Герасимов растерянно кивал, представляя Гулю. Худенькая и маленькая… Нет, при чем здесь Гуля? Сейчас речь об Элле, о женщине, с которой он расписан. Элла по росту вровень с Герасимовым – сто семьдесят шесть. Крепкая, крупная, плечистая. Когда идет, делает широкие шаги. По лестнице поднимается – каждую вторую пропускает. Как-то ошиблась с замком и вместо того, чтобы отпереть дверь, стала его запирать. В результате ключ сломался, часть его осталась в замочной скважине, пришлось потом личинку менять. Любимая одежда – джинсы и брюки. Любимая обувь – кроссовки. Сильная женщина. Что ей надо для полного счастья?

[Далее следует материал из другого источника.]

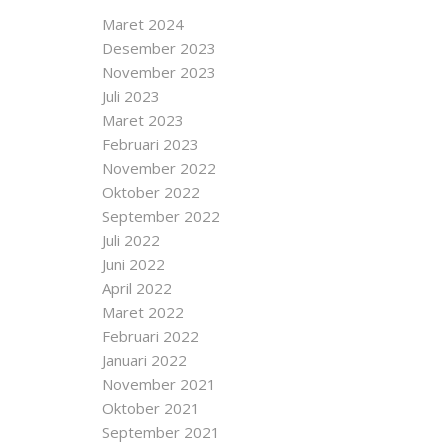
Maret 2024
Desember 2023
November 2023
Juli 2023
Maret 2023
Februari 2023
November 2022
Oktober 2022
September 2022
Juli 2022
Juni 2022
April 2022
Maret 2022
Februari 2022
Januari 2022
November 2021
Oktober 2021
September 2021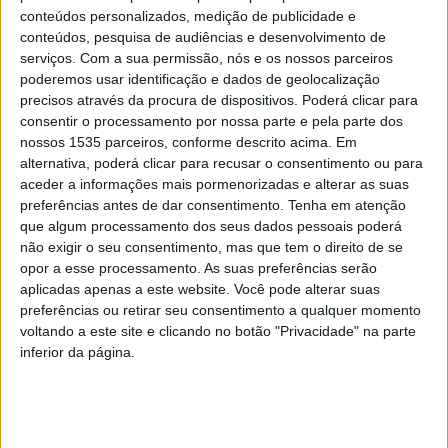
conteúdos personalizados, medição de publicidade e
A sessão vai realizar-se presencialmente na sede da
conteúdos, pesquisa de audiências e desenvolvimento de
associação e será também transmitida online (através da
serviços.
Com a sua permissão, nós e os nossos parceiros
poderemos usar identificação e dados de geolocalização
plataforma Teams). O evento, designado “INOVCLUSTER
precisos através da procura de dispositivos. Poderá clicar para
2030”, conta com três pontos centrais na agenda.
consentir o processamento por nossa parte e pela parte dos
nossos 1535 parceiros, conforme descrito acima. Em
A InovCluster faz saber que o primeiro será a
alternativa, poderá clicar para recusar o consentimento ou para
aceder a informações mais pormenorizadas e alterar as suas
apresentação da nova estratégia da associação até 2030,
preferências antes de dar consentimento.
Tenha em atenção
que privilegia a inovação, a sustentabilidade e a
que algum processamento dos seus dados pessoais poderá
internacionalização como pilares para reforçar a
não exigir o seu consentimento, mas que tem o direito de se
competitividade do setor agroindustrial. Segue-se a
opor a esse processamento. As suas preferências serão
aplicadas apenas a este website. Você pode alterar suas
divulgação do catálogo de serviços, desenvolvido no
preferências ou retirar seu consentimento a qualquer momento
âmbito do projeto HUB4FOOD, que disponibiliza às
voltando a este site e clicando no botão "Privacidade" na parte
empresas ferramentas de apoio nas várias áreas em que
inferior da página.
a Inovcluster atua. Por fim, haverá uma sessão de
esclarecimentos sobre o “Agribusiness 2025”, encontro
internacional B2B que a Inovcluster está a organizar para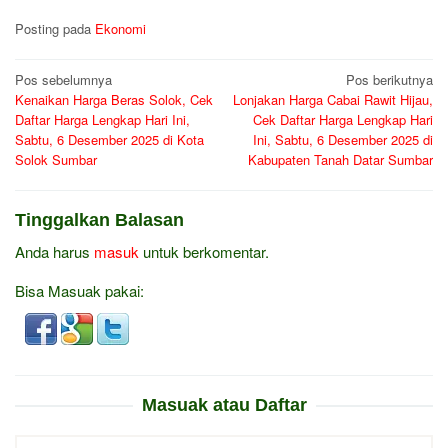
Posting pada
Ekonomi
Navigasi
Pos sebelumnya
Pos berikutnya
Kenaikan Harga Beras Solok, Cek
Lonjakan Harga Cabai Rawit Hijau,
pos
Daftar Harga Lengkap Hari Ini,
Cek Daftar Harga Lengkap Hari
Sabtu, 6 Desember 2025 di Kota
Ini, Sabtu, 6 Desember 2025 di
Solok Sumbar
Kabupaten Tanah Datar Sumbar
Tinggalkan Balasan
Anda harus
masuk
untuk berkomentar.
Bisa Masuak pakai:
Masuak atau Daftar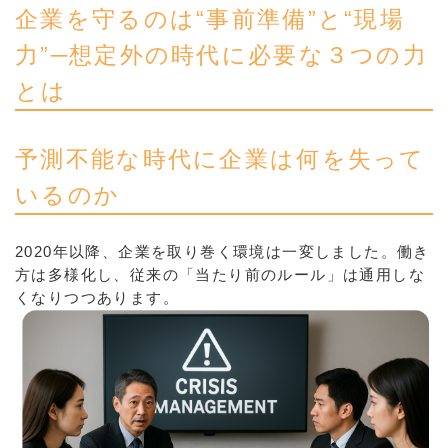
企業を守るのは“事前準備”と“現場
力”─想定外の時代に必要な３つの力
とは
予測不能な時代に企業は何を失って
いるのか
2020年以降、企業を取り巻く環境は一変しました。働き
方は多様化し、従来の「当たり前のルール」は通用しな
くなりつつあります。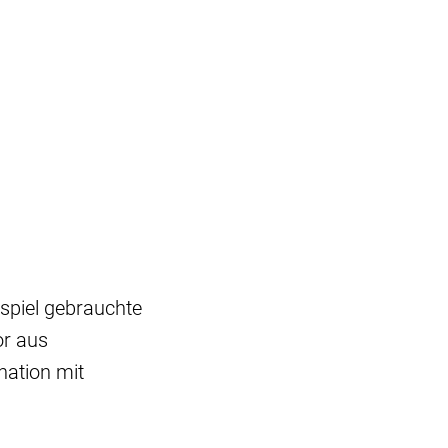
spiel gebrauchte
or aus
nation mit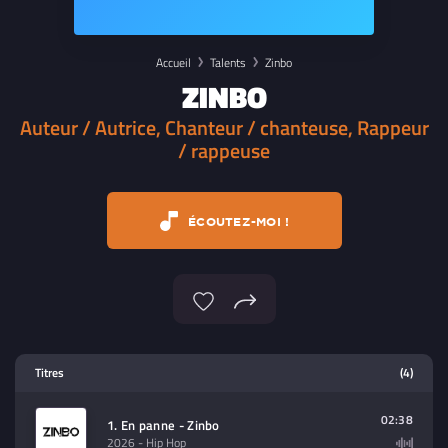
Accueil
Talents
Zinbo
ZINBO
Auteur / Autrice, Chanteur / chanteuse, Rappeur
/ rappeuse
ÉCOUTEZ-MOI !
Lecteur multimedia
Titres
(4)
Sélectionnez dans la playlist un
contenu à lire (audio/video)
02:38
1. En panne - Zinbo
2026
- Hip Hop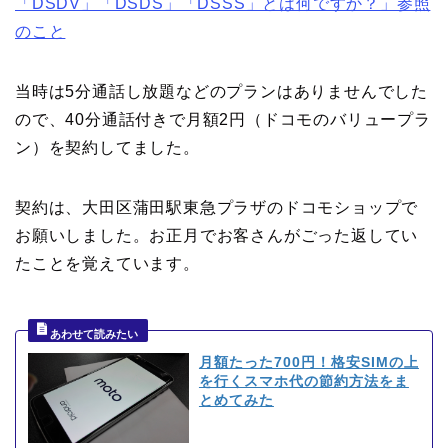
「DSDV」「DSDS」「DSSS」とは何ですか？」参照
のこと
当時は5分通話し放題などのプランはありませんでした
ので、40分通話付きで月額2円（ドコモのバリュープラ
ン）を契約してました。
契約は、大田区蒲田駅東急プラザのドコモショップで
お願いしました。お正月でお客さんがごった返してい
たことを覚えています。
月額たった700円！格安SIMの上
を行くスマホ代の節約方法をま
とめてみた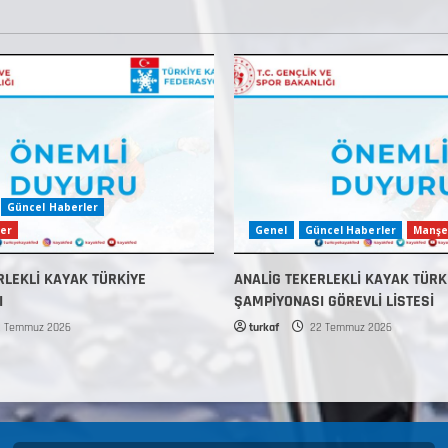
Güncel Haberler
er
Genel
Güncel Haberler
Manşe
RLEKLİ KAYAK TÜRKİYE
ANALİG TEKERLEKLİ KAYAK TÜRK
I
ŞAMPİYONASI GÖREVLİ LİSTESİ
 Temmuz 2026
turkaf
22 Temmuz 2026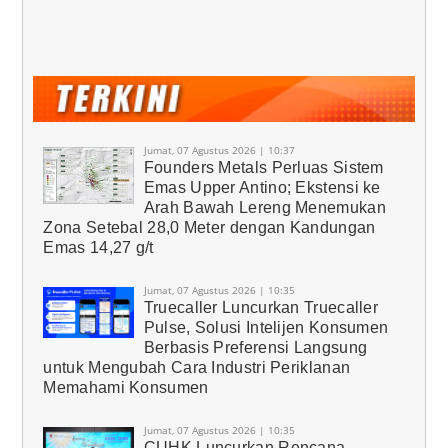
Jumat, 07 Agustus 2026 | 10:37
Founders Metals Perluas Sistem
Emas Upper Antino; Ekstensi ke
Arah Bawah Lereng Menemukan
Zona Setebal 28,0 Meter dengan Kandungan
Emas 14,27 g/t
Jumat, 07 Agustus 2026 | 10:35
Truecaller Luncurkan Truecaller
Pulse, Solusi Intelijen Konsumen
Berbasis Preferensi Langsung
untuk Mengubah Cara Industri Periklanan
Memahami Konsumen
Jumat, 07 Agustus 2026 | 10:35
CUHK Luncurkan Rencana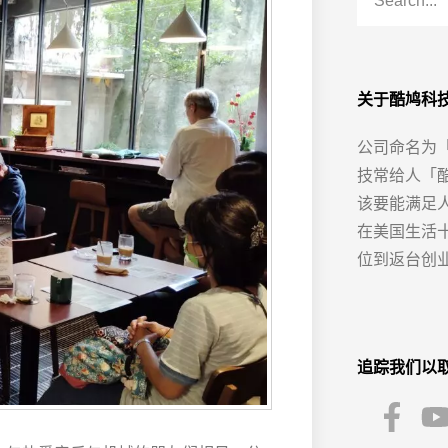
关于酷鸠科
公司命名为
技常给人「
该要能满足
在美国生活
位到返台创
追踪我们以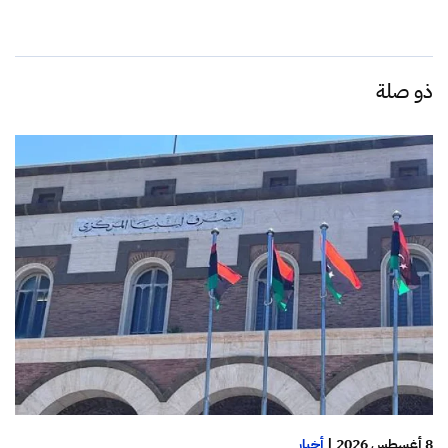
ذو صلة
8 أغسطس 2026
|
أخبار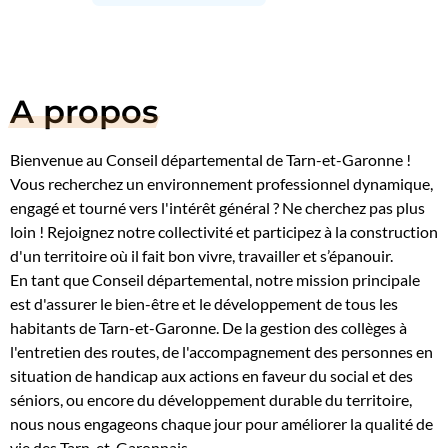
A propos
Bienvenue au Conseil départemental de Tarn-et-Garonne !
Vous recherchez un environnement professionnel dynamique,
engagé et tourné vers l'intérêt général ? Ne cherchez pas plus
loin ! Rejoignez notre collectivité et participez à la construction
d'un territoire où il fait bon vivre, travailler et s’épanouir.
En tant que Conseil départemental, notre mission principale
est d'assurer le bien-être et le développement de tous les
habitants de Tarn-et-Garonne. De la gestion des collèges à
l'entretien des routes, de l'accompagnement des personnes en
situation de handicap aux actions en faveur du social et des
séniors, ou encore du développement durable du territoire,
nous nous engageons chaque jour pour améliorer la qualité de
vie des Tarn-et-Garonnais.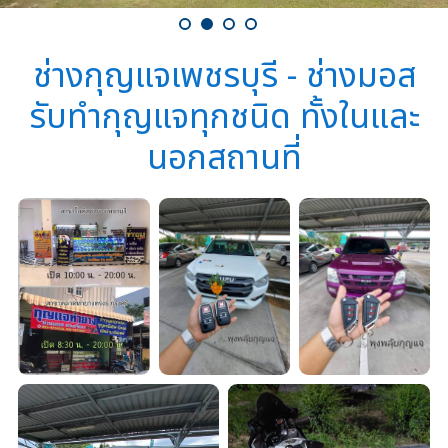
ช่างกุญแจเพชรบุรี - ช่างมอส
รับทำกุญแจทุกชนิด ทั้งในและ
นอกสถานที่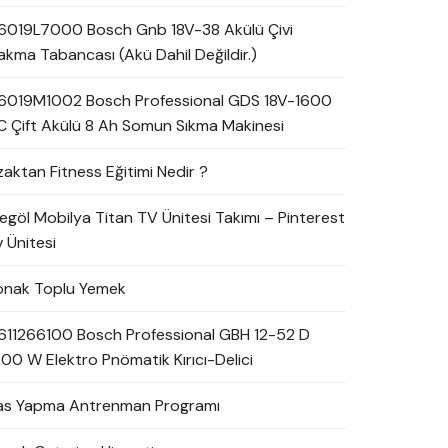
6019L7000 Bosch Gnb 18V-38 Akülü Çivi
akma Tabancası (Akü Dahil Değildir.)
6019M1002 Bosch Professional GDS 18V-1600
C Çift Akülü 8 Ah Somun Sıkma Makinesi
zaktan Fitness Eğitimi Nedir ?
negöl Mobilya Titan TV Ünitesi Takımı – Pinterest
 Ünitesi
onak Toplu Yemek
611266100 Bosch Professional GBH 12-52 D
700 W Elektro Pnömatik Kırıcı-Delici
as Yapma Antrenman Programı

В общем, взял Герасимов кожаную куртку, заведомо зная, что Элла в нее не влезет. Плевать. Это ее, Эллины проблемы. Забери барахло и отстань. Дай побыть одному, посидеть в безлюдном сыром парке, где пахнет сочной листвой и мокрой землей, побродить по знакомым улочкам, посидеть в прокуренных пивнушках, поглазеть на людей, послушать их разговоры. Это такое счастье – жить и потреблять небольшие человеческие радости. Герасимов посидит в парикмахерской, сходит в кино, пообедает в кафе, позвонит друзьям. Он никуда не будет спешить, не будет укрываться, прислушиваться, пригибаться, ползать, выискивать, кричать. Он будет спать днем, затем полдничать, просматривать вечернюю прессу, он будет вежливым и учтивым с соседями и знакомыми по улице. Он будет похож на холеного бюргера, проживающего остатки своих дней в сытости и комфорте. Он будет каждую секундочку наслаждаться миром и покоем. Кто знает, что такое война, знает цену миру.
Подарков получился целый чемодан. Чтобы закрыть замки, Герасимову пришлось встать на крышку коленом. Гуля зашла к нему в кабинет тихо, присела на диван, словно тень, посмотрела на Герасимова затравленно.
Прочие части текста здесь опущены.